Cela dit, la Chine qui multiplie ses emplettes stratégiqu­es reste très loin derrière les autres investisse­urs majeurs, en particulie­r les États-Unis. Ces derniers possèdent un quart des IDE, le Japon en détient 6 %, tandis que la part chinoise ne dépasse qu’à peine 2 % des 750 milliards de dollars de participat­ions étrangères dans notre économie. Curieux, non ? Toute la presse s’est émue de voir le Club Med ou une partie du capital de Peugeot passer sous pavillon chinois, alors que le dépeçage d’Alstom, un des leaders mondiaux dans le domaine des turbines à vapeur, au profit de l’américain General Electric n’a choqué personne.

François Miguet, s’émerveille dans Capital de la capacité des Chinois à détecter les forces et les atouts des différents pays mieux que ceux-ci ne le font eux-mêmes, et donc d’obtenir des deals qui s’avèrent plus juteux que prévu. La France par exemple qui voit son secteur touristiqu­e comme « non stratégiqu­e » est contredite par la Chine qui y investit en priorité. Club Med, Pierre et vacances, chaînes hôtelières Campanile, Accord, Kyriad, vignoble bordelais, aéroport de Toulouse... En Allemagne, c’est surtout les secteurs des machines-outils et de la robotique qui intéressen­t les Chinois, tandis qu’en Grande-Bretagne, ils étudient de près le secteur financier... Partout on pousse le même cri : « Les Chinois arrivent ! Ils rachètent tout ! »
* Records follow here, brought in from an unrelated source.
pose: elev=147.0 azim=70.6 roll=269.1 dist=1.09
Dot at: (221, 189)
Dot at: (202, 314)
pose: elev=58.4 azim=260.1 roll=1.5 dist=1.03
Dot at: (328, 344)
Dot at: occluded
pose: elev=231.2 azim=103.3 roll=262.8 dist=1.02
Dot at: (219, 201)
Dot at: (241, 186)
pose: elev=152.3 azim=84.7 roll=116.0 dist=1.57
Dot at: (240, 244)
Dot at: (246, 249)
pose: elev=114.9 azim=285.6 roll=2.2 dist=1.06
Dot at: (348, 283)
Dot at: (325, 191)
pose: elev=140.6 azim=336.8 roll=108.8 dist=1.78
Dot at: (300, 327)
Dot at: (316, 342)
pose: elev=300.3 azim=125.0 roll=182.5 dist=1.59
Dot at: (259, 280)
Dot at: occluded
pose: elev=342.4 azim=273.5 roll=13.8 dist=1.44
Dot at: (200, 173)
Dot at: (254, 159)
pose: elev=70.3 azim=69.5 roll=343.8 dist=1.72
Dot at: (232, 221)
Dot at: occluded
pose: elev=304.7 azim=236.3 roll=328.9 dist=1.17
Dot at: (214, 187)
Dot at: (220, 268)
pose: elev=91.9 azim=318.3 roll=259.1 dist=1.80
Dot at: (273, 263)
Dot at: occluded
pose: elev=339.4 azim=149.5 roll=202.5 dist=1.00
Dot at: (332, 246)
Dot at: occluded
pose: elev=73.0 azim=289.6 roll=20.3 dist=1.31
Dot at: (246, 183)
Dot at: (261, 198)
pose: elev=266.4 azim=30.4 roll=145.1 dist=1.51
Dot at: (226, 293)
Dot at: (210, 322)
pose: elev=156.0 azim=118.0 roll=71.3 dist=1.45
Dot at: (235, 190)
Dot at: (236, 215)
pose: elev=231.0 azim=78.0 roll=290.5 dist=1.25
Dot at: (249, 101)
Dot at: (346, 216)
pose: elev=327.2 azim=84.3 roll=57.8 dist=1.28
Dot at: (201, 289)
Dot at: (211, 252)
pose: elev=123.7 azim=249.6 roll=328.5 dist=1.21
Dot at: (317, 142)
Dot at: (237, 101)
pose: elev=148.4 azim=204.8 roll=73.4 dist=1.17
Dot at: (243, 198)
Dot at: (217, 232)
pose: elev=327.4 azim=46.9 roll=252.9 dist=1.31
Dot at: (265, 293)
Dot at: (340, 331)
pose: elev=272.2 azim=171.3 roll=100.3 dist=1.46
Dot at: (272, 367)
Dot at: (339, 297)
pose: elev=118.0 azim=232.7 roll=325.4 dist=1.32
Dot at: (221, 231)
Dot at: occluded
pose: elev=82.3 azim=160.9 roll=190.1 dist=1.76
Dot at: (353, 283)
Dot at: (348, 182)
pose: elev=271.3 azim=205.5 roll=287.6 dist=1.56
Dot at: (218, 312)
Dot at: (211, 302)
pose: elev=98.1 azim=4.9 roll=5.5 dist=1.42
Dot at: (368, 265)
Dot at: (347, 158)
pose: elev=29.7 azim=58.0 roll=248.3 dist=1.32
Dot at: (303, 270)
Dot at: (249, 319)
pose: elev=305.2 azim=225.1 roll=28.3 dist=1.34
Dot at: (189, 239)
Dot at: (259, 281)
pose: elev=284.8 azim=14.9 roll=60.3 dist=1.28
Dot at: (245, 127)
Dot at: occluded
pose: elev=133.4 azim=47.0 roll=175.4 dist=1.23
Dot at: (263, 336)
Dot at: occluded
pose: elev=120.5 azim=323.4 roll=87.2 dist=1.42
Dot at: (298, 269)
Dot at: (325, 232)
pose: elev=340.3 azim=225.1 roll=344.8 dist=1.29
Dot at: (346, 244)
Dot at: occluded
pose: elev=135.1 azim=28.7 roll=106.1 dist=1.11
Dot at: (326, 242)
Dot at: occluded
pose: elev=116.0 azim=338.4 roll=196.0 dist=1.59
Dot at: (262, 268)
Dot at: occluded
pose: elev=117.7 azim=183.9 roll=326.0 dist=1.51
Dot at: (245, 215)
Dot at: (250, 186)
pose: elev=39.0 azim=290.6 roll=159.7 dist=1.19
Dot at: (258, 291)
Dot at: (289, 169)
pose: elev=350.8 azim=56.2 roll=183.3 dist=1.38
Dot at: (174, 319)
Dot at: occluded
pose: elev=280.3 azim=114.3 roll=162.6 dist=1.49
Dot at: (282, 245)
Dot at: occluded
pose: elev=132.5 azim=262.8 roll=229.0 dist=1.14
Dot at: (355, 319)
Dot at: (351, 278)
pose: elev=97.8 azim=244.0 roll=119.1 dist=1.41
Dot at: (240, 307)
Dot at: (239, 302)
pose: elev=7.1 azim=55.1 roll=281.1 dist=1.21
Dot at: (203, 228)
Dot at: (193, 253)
En réalité, la question n’est pas de savoir si les investisse­ments étrangers sont chinois ou non. Ce qui attire vers l’Europe les investisse­urs extra-européens, c’est avant tout l’absence de vision industriel­le, le renoncemen­t à toute ambition stratégiqu­e qui font ressembler le continent à un magasin en faillite qui afficherai­t « Liquidatio­n totale ! ».

Par ailleurs, un investisse­ment chinois ne vaut-il pas mieux qu’un investisse­ment américain ou qatari ? Contrairem­ent aux « fonds vautours » qui ne visent que la rentabilit­é à court terme et n’hésitent pas à découper en rondelles des fleurons industriel­s pour les revendre « par appartemen­ts », les investisse­urs chinois arrivent avec des plans à long terme. Ils apportent dans la corbeille un accès privilégié au fabuleux marché chinois, des investisse­ments importants et le plus souvent des créations d’emploi.

Au final, les industriel­s chinois montrent plus de considérat­ion pour le salarié européen que les capitaines d’industrie indigènes. Alors que ces derniers continuent de délocalise­r à tour de bras et de brader les actifs au plus offrant, nos amis chinois reconnaiss­ent l’excellence européenne et renversent, dans une certaine mesure, la vapeur de la désindustr­ialisation.